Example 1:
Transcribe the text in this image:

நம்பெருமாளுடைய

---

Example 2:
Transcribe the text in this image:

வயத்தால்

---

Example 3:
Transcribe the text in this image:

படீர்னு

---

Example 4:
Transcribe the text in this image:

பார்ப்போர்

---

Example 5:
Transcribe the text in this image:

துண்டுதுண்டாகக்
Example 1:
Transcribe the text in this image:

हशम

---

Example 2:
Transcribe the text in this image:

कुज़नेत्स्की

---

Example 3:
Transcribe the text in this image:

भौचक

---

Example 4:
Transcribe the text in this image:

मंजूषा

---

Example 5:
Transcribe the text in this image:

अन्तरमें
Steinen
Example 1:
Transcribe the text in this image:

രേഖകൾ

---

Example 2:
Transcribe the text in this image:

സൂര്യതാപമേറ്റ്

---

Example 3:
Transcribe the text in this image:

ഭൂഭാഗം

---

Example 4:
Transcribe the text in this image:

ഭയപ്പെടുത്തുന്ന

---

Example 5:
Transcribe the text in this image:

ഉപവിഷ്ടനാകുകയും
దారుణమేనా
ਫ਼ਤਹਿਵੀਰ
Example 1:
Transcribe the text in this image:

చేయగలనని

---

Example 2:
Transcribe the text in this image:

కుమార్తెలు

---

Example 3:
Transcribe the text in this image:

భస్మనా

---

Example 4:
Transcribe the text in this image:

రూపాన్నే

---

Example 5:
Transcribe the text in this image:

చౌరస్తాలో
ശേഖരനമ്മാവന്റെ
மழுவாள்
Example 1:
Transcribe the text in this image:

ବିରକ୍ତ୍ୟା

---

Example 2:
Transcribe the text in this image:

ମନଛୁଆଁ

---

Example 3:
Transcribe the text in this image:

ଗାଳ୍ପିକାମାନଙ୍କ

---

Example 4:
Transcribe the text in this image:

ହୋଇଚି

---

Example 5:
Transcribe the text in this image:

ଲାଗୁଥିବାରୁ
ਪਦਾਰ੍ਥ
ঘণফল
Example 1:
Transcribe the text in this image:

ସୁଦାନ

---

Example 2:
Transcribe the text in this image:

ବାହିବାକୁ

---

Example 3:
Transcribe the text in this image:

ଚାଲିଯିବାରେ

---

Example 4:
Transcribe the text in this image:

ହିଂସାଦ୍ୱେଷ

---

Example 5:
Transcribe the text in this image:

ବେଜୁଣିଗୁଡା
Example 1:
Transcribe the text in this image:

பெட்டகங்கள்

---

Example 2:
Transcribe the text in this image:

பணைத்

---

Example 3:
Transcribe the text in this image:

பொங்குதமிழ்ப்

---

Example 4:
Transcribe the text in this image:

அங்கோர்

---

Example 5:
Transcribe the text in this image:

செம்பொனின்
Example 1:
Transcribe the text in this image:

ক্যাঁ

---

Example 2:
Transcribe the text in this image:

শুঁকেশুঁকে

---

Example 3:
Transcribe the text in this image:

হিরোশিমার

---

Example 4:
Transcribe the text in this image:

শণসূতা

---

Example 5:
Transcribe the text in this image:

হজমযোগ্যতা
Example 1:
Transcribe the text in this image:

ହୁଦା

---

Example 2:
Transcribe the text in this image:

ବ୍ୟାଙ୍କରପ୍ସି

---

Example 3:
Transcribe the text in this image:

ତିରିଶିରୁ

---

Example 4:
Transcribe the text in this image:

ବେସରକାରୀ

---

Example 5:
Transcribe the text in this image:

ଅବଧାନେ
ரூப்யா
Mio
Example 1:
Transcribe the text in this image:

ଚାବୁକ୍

WHAT YOU ARE ASKED TO DO: Reproduce the entries above in full, so that each one reads exactly as before.

WRITTEN REPLY:
Example 1:
Transcribe the text in this image:

நம்பெருமாளுடைய

---

Example 2:
Transcribe the text in this image:

வயத்தால்

---

Example 3:
Transcribe the text in this image:

படீர்னு

---

Example 4:
Transcribe the text in this image:

பார்ப்போர்

---

Example 5:
Transcribe the text in this image:

துண்டுதுண்டாகக்
Example 1:
Transcribe the text in this image:

हशम

---

Example 2:
Transcribe the text in this image:

कुज़नेत्स्की

---

Example 3:
Transcribe the text in this image:

भौचक

---

Example 4:
Transcribe the text in this image:

मंजूषा

---

Example 5:
Transcribe the text in this image:

अन्तरमें
Steinen
Example 1:
Transcribe the text in this image:

രേഖകൾ

---

Example 2:
Transcribe the text in this image:

സൂര്യതാപമേറ്റ്

---

Example 3:
Transcribe the text in this image:

ഭൂഭാഗം

---

Example 4:
Transcribe the text in this image:

ഭയപ്പെടുത്തുന്ന

---

Example 5:
Transcribe the text in this image:

ഉപവിഷ്ടനാകുകയും
దారుణమేనా
ਫ਼ਤਹਿਵੀਰ
Example 1:
Transcribe the text in this image:

చేయగలనని

---

Example 2:
Transcribe the text in this image:

కుమార్తెలు

---

Example 3:
Transcribe the text in this image:

భస్మనా

---

Example 4:
Transcribe the text in this image:

రూపాన్నే

---

Example 5:
Transcribe the text in this image:

చౌరస్తాలో
ശേഖരനമ്മാവന്റെ
மழுவாள்
Example 1:
Transcribe the text in this image:

ବିରକ୍ତ୍ୟା

---

Example 2:
Transcribe the text in this image:

ମନଛୁଆଁ

---

Example 3:
Transcribe the text in this image:

ଗାଳ୍ପିକାମାନଙ୍କ

---

Example 4:
Transcribe the text in this image:

ହୋଇଚି

---

Example 5:
Transcribe the text in this image:

ଲାଗୁଥିବାରୁ
ਪਦਾਰ੍ਥ
ঘণফল
Example 1:
Transcribe the text in this image:

ସୁଦାନ

---

Example 2:
Transcribe the text in this image:

ବାହିବାକୁ

---

Example 3:
Transcribe the text in this image:

ଚାଲିଯିବାରେ

---

Example 4:
Transcribe the text in this image:

ହିଂସାଦ୍ୱେଷ

---

Example 5:
Transcribe the text in this image:

ବେଜୁଣିଗୁଡା
Example 1:
Transcribe the text in this image:

பெட்டகங்கள்

---

Example 2:
Transcribe the text in this image:

பணைத்

---

Example 3:
Transcribe the text in this image:

பொங்குதமிழ்ப்

---

Example 4:
Transcribe the text in this image:

அங்கோர்

---

Example 5:
Transcribe the text in this image:

செம்பொனின்
Example 1:
Transcribe the text in this image:

ক্যাঁ

---

Example 2:
Transcribe the text in this image:

শুঁকেশুঁকে

---

Example 3:
Transcribe the text in this image:

হিরোশিমার

---

Example 4:
Transcribe the text in this image:

শণসূতা

---

Example 5:
Transcribe the text in this image:

হজমযোগ্যতা
Example 1:
Transcribe the text in this image:

ହୁଦା

---

Example 2:
Transcribe the text in this image:

ବ୍ୟାଙ୍କରପ୍ସି

---

Example 3:
Transcribe the text in this image:

ତିରିଶିରୁ

---

Example 4:
Transcribe the text in this image:

ବେସରକାରୀ

---

Example 5:
Transcribe the text in this image:

ଅବଧାନେ
ரூப்யா
Mio
Example 1:
Transcribe the text in this image:

ଚାବୁକ୍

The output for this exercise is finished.